Chant XIII

Remonter

   

    Ulysse se tait. Un profond silence règne sous les voûtes sombres du palais, mais une impression de plaisir est dans tous les cœurs. « Ulysse, dit enfin Alcinoüs, puisque tu es une fois entré dans mes foyers, tu n'iras plus courir de nouvelles aventures, et ajouter encore aux malheurs que tu as éprouvés.

    » Vous qui avez le droit de vous asseoir à ma table, et qui participez à nos fêtes, c'est à vous que je m'adresse. Les riches vêtements que nous donnons à l'étranger, l'or travaillé, tous les dons précieux que les chefs des Phéaciens lui ont destinés, sont déjà réunis.

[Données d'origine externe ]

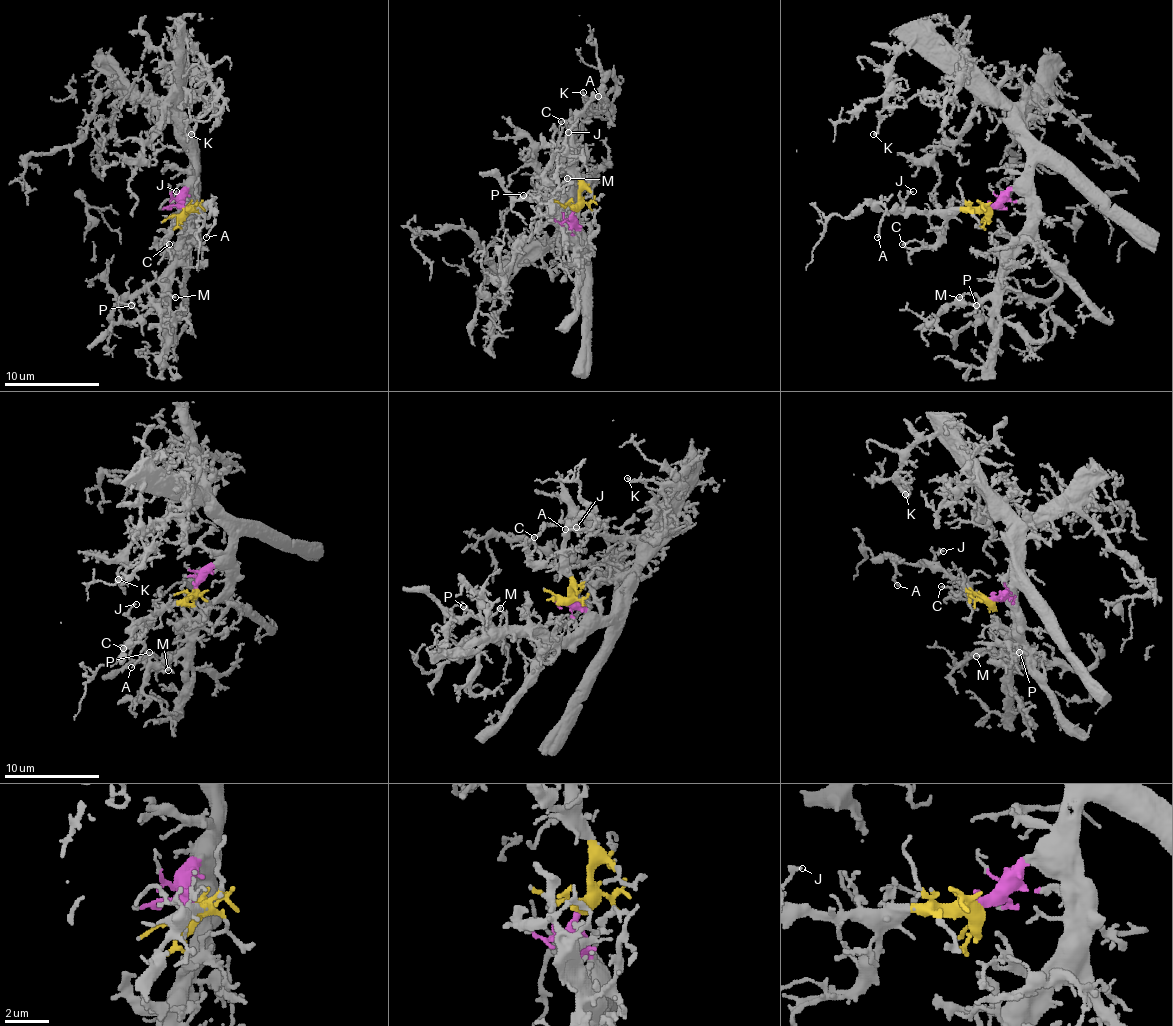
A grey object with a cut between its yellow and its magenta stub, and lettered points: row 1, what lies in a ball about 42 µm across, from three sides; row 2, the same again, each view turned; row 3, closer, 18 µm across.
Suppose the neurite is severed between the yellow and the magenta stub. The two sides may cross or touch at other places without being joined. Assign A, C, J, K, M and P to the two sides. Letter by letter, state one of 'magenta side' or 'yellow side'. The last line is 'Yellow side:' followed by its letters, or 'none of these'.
A: yellow side
C: yellow side
J: yellow side
K: magenta side
M: magenta side
P: magenta side
Yellow side: A, C, J

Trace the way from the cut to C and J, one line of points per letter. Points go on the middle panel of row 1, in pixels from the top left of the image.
C: (576, 208), (578, 177), (557, 151), (562, 120)
J: (576, 208), (578, 170), (574, 158), (574, 127), (567, 123), (569, 132)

Que chacun de nous lui donne encore un grand trépied et un large bassin ; ce seroit trop pour nos fortunes particulières ; mais la dépense sera payée par une contribution commune. » Tous applaudissent, et vont dans leur asile se livrer au sommeil.

    Dès que l'aurore a ramené la lumière, on court au vais­seau, on y porte l'airain, l'or, et tout ce qu'une noble géné­rosité a promis à Ulysse. Alcinoüs lui-même préside à tout. Il parcourt le vaisseau ; mais il a soin de passer derrière les bancs des rameurs pour ne pas troubler leurs manœuvres ; d'autres retournent au palais pour y bâter les apprêts du festin.

    Le monarque y arrive à son tour. Il immole un taureau au Dieu qui règne sur les nuages et commande à la nature entière. Les cuisses de la victime fument sur son autel ; des tables sont chargées de viandes. La joie anime tous les convives, et éclate sur tous les visages. Le chantre divin, Démodoce, est au milieu d'eux, et les charme par ses ac­cords.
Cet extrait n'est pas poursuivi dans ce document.